Jaw changes and diagnostic criteria for NF1. The current recommendations for age-adapted diagnostic evaluation and criteria for NF1 in childhood and adolescence lack references to facial skeleton malformations as an indicator of tumor suppressor gene disease (50), which, according to numerous reports in the literature, can already be detected in childhood (25). Recommendations for the developmentally appropriate examination of children and adolescents with NF1 and craniofacial PNF should include, in addition to standardized neurological and ophthalmological examinations (8), specialist examinations of facial findings, which can cover a wide spectrum of neoplastic manifestations, dysplasias and functional disorders. The skeletal findings are frequently associated with a craniofacial PNF, a precancerous lesion that rarely transforms into MPNST in the craniofacial region (13). However, the pathogenesis is well documented for the syndrome and has already been diagnosed in childhood and adolescence. Distinguishing between dysplastic and neoplastic findings can be difficult in these individuals. The care of these patients is supported by regular expert follow-up examinations applying known diagnostic criteria in the field of interest (61-63).

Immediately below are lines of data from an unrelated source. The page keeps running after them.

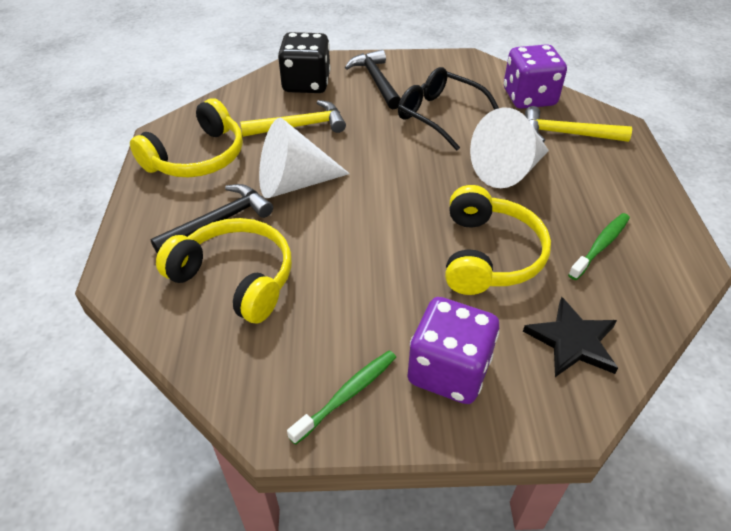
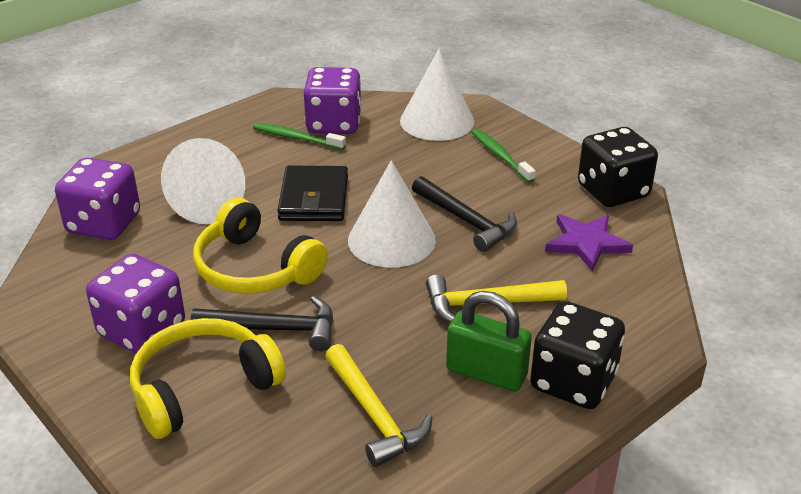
black dice: [278,32,331,93] = 1 -> [530,301,625,409] [578,127,658,207] = 2
black glasses: [398,67,499,151] = 1 -> none = 0
black star: [523,297,618,377] = 1 -> none = 0
black wallet: none = 0 -> [277,166,348,221] = 1
green padlock: none = 0 -> [446,291,532,392] = 1
purple dice: [407,297,499,404] [504,44,567,109] = 2 -> [55,157,140,240] [86,254,185,354] [304,67,362,134] = 3
purple star: none = 0 -> [545,214,633,272] = 1
white cone: [259,118,350,198] [470,108,549,188] = 2 -> [161,138,245,224] [348,160,436,268] [400,49,474,141] = 3
yellow headphones: [130,98,243,177] [156,218,292,323] [445,185,551,295] = 3 -> [130,318,286,439] [193,198,328,294] = 2

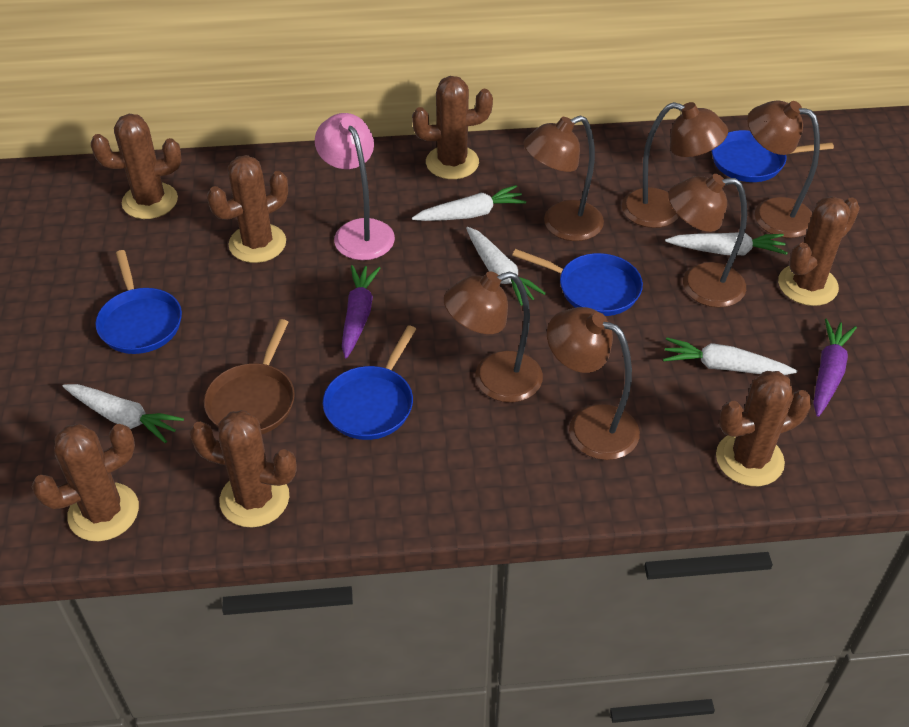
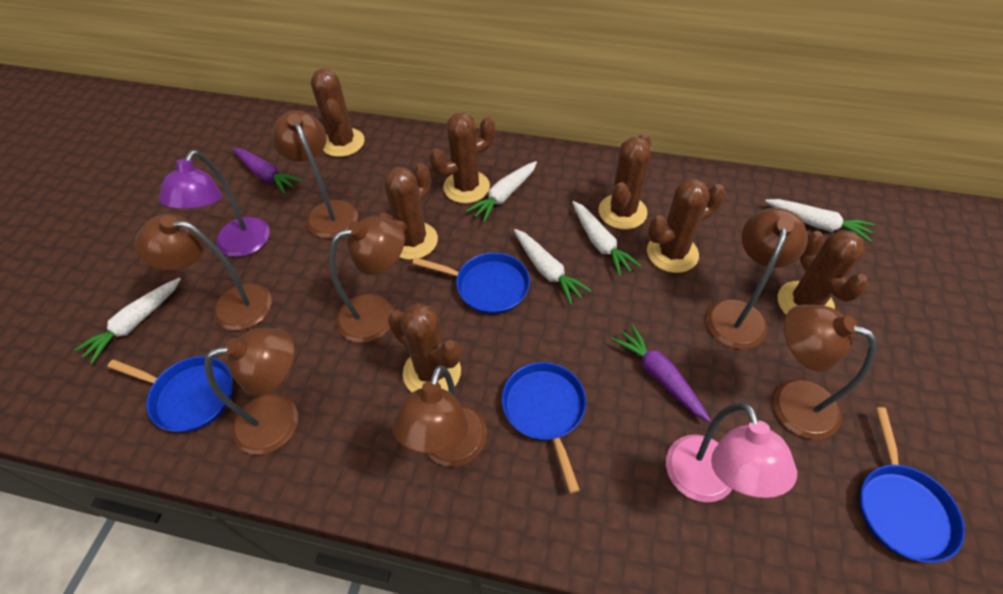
brown lamp: [444,271,543,402] [524,115,604,241] [547,307,640,460] [622,102,728,228] [668,174,747,308] [748,100,820,238] = 6 -> [134,214,272,330] [204,328,298,455] [271,111,358,238] [329,217,405,343] [392,365,487,467] [706,208,808,349] [773,305,877,440] = 7
brown pan: [204,319,295,434] = 1 -> none = 0
purple lamp: none = 0 -> [159,150,270,257] = 1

PNF-associated mandibular alteration and MPNST. Neurofibromas occurring after the developmental phase of the jaw do not appear to result in mandibular dysplasia (64). Bone erosion should be considered an indication of an PNF (24, 25). Rapid bone resorption with an increase in the volume of the soft tissue tumor may indicate malignancy (65). In the latter case, the complete dissolution of the mandibular ramus and jaw angle, which is observed in rare cases with extensive facial PNF and associated complex skeletal deformities, can make it difficult to distinguish between malignant (66-68) and functional causes of organ destruction (34). PNF can lead to cyst-like enlargements of the jaw in relation to impacted teeth (22) and may thus be interpreted as an oral mass invading the intraosseous space from the oral cavity (67).

Skeletal findings in the jaw region can often be detected on plain radiographs of NF1 patients, and changes in the bone and dentition can be monitored over time using readily available examination techniques. Follow-up examinations show that, using the example of jaw deformities, the interaction of neoplastic and dysplastic forces eventually can be traced in NF1.

These imaging techniques provide detailed information about the bones and dentition of NF1 patients with low radiation exposure. They are suitable for helping to differentiate between tumor-associated and development-specific changes in these hard tissues and provide valuable information for the diagnosis of the disease in these patients during the course of treatment.

The Authors declare that there are no conflicts of interest with respect to this publication.

R.E. Friedrich: Treatment of the patient, conceptualization, draft and corrections of the manuscript. F. K. Kohlrusch: Literature research, draft and correction of the manuscript. C. Hagel: Histologic diagnosis, draft and corrections of manuscript. M. Giese: Literature research, draft and correction of the manuscript. All Authors have agreed to the release of the manuscript for publication.

This research received no external funding.

No artificial intelligence (AI) tools, including large language models or machine learning software, were used in the preparation, analysis, or presentation of this manuscript.